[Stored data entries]

______________________________

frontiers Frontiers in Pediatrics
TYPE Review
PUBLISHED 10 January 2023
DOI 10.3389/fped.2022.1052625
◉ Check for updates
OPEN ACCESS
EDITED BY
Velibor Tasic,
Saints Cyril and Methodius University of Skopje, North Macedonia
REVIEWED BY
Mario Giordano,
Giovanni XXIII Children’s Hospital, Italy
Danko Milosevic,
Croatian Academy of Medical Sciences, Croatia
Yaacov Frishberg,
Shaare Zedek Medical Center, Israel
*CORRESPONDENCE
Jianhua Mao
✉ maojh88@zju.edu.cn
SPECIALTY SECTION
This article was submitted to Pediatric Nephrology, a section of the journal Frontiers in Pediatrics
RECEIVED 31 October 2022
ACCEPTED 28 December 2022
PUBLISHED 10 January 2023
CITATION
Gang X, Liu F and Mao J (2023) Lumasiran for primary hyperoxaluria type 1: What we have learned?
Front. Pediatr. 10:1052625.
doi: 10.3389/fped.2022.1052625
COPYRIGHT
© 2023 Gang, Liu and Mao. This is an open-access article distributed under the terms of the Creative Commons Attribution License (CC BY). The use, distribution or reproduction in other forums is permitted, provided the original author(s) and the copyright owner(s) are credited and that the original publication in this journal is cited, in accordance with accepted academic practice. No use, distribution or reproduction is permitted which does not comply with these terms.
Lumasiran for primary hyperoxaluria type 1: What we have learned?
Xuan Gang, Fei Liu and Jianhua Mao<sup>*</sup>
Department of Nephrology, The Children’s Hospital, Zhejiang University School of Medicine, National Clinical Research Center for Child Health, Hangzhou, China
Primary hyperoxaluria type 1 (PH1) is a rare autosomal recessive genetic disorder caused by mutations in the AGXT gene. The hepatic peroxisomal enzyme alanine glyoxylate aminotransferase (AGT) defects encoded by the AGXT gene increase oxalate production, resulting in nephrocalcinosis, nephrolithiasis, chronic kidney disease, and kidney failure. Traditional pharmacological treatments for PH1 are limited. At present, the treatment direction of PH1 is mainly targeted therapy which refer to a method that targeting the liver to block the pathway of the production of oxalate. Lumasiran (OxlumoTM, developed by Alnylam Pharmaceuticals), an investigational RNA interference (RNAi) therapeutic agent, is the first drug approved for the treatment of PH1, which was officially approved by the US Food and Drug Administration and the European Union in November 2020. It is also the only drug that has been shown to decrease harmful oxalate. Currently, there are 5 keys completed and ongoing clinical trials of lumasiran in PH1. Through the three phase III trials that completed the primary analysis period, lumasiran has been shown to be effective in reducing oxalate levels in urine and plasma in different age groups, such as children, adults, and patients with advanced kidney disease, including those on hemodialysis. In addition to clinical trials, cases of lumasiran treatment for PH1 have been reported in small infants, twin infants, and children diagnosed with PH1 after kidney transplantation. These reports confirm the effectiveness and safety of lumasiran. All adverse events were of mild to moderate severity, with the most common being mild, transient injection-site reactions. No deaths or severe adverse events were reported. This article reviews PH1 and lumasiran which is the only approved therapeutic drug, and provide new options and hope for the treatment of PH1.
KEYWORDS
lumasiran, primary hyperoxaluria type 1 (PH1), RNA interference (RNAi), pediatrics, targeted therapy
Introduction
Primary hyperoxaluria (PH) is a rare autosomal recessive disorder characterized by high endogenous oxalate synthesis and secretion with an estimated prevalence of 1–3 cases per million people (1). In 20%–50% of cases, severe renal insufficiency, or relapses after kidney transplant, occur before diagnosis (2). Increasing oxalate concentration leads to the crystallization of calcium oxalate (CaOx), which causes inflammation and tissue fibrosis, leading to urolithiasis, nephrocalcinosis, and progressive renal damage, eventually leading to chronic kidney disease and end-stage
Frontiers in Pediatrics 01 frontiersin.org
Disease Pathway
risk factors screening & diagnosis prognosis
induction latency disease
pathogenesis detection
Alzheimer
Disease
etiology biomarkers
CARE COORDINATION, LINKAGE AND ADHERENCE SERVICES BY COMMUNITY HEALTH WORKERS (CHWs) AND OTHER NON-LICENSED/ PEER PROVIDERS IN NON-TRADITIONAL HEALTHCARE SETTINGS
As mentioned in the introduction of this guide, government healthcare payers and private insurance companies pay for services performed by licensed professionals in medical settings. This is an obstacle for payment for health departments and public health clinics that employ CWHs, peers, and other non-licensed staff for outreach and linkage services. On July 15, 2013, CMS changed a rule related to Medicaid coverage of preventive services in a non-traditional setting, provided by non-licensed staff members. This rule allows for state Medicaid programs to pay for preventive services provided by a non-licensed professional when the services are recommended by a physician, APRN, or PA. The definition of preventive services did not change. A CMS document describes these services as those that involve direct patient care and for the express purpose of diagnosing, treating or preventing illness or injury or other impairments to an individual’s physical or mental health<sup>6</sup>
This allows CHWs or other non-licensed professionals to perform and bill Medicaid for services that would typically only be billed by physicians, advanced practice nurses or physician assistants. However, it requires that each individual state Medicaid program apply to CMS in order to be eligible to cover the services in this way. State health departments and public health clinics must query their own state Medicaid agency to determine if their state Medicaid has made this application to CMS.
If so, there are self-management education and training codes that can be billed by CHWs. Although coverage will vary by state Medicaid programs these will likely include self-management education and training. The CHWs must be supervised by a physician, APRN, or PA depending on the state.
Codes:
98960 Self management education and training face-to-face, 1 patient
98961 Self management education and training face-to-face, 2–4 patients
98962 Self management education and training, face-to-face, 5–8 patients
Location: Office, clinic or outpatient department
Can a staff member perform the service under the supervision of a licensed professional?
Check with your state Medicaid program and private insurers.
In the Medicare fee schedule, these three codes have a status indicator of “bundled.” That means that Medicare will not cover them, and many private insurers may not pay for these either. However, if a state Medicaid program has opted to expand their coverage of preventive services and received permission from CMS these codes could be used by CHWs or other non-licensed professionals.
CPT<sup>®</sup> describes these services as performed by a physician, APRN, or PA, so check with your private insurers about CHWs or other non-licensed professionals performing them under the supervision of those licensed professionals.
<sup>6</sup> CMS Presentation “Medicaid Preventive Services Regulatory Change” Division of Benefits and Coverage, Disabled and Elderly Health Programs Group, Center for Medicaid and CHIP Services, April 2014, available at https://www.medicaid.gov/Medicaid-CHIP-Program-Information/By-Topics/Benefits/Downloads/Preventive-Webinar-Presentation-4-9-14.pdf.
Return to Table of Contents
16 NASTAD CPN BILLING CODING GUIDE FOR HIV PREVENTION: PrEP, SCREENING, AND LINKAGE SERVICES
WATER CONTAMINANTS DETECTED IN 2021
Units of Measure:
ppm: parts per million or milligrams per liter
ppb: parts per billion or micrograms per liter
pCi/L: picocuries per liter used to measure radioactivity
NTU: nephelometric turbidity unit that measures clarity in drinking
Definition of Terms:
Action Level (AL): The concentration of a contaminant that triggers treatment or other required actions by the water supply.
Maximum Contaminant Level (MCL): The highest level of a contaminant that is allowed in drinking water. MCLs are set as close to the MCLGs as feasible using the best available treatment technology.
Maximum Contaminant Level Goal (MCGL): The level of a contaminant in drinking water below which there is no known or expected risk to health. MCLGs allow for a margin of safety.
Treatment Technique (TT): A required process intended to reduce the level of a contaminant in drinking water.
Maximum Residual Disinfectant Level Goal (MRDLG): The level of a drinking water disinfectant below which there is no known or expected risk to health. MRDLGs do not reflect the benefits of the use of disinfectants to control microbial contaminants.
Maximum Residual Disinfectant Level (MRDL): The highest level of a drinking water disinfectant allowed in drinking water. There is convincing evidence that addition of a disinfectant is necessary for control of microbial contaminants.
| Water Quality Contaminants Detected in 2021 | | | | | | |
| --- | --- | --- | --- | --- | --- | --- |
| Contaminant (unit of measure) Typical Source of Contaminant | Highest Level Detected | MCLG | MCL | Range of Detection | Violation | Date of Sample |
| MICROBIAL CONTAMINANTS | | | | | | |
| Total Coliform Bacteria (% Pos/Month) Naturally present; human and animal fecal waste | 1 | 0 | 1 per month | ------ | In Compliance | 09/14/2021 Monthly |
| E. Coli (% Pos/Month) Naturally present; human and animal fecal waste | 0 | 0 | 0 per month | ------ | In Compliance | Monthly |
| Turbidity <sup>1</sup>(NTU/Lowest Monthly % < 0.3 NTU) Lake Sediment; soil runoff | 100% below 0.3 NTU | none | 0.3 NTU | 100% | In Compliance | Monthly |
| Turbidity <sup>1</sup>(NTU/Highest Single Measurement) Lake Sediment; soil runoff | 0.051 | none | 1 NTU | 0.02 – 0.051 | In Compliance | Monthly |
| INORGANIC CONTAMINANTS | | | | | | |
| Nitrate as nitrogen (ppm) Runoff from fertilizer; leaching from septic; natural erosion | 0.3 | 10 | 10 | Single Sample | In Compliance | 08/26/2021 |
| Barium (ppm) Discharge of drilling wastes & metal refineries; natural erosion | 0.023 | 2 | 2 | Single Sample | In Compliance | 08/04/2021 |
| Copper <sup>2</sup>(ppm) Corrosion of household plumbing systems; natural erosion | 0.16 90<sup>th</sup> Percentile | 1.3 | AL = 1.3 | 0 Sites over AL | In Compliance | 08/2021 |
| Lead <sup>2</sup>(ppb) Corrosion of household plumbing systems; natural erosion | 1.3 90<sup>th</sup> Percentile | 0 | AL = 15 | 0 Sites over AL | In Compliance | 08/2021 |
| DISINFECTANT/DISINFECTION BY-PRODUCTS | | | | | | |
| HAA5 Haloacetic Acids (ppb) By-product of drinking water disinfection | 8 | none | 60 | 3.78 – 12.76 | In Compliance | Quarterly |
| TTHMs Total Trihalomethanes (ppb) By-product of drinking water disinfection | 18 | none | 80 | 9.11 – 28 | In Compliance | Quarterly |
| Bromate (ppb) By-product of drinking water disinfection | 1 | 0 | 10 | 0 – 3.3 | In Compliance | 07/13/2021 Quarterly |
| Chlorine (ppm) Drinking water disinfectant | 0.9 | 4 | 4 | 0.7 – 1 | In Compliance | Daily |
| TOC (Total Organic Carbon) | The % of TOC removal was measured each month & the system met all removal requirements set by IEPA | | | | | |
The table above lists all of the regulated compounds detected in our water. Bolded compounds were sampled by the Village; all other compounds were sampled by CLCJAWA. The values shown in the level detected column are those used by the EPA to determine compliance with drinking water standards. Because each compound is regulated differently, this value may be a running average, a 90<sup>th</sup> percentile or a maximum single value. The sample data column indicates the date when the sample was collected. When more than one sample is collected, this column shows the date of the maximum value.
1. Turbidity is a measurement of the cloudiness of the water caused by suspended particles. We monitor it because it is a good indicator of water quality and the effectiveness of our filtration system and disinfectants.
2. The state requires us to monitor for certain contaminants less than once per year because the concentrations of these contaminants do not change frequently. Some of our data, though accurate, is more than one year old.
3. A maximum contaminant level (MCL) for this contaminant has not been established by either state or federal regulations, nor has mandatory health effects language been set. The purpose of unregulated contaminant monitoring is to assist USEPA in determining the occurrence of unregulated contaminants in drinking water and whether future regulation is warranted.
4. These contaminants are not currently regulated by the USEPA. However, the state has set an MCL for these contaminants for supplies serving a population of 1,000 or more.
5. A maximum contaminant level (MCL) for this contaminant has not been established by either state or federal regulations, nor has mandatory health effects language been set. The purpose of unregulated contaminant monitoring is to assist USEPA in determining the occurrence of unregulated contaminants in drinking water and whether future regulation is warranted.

______________________________

__Exercise brief__
In the data above, find the line with "Copper <sup>2</sup>(ppm) Corrosion" and the line with "by IEPA | | | | | |". Retype both, plus every line between them, exactly.

__Task response__
| Copper <sup>2</sup>(ppm) Corrosion of household plumbing systems; natural erosion | 0.16 90<sup>th</sup> Percentile | 1.3 | AL = 1.3 | 0 Sites over AL | In Compliance | 08/2021 |
| Lead <sup>2</sup>(ppb) Corrosion of household plumbing systems; natural erosion | 1.3 90<sup>th</sup> Percentile | 0 | AL = 15 | 0 Sites over AL | In Compliance | 08/2021 |
| DISINFECTANT/DISINFECTION BY-PRODUCTS | | | | | | |
| HAA5 Haloacetic Acids (ppb) By-product of drinking water disinfection | 8 | none | 60 | 3.78 – 12.76 | In Compliance | Quarterly |
| TTHMs Total Trihalomethanes (ppb) By-product of drinking water disinfection | 18 | none | 80 | 9.11 – 28 | In Compliance | Quarterly |
| Bromate (ppb) By-product of drinking water disinfection | 1 | 0 | 10 | 0 – 3.3 | In Compliance | 07/13/2021 Quarterly |
| Chlorine (ppm) Drinking water disinfectant | 0.9 | 4 | 4 | 0.7 – 1 | In Compliance | Daily |
| TOC (Total Organic Carbon) | The % of TOC removal was measured each month & the system met all removal requirements set by IEPA | | | | | |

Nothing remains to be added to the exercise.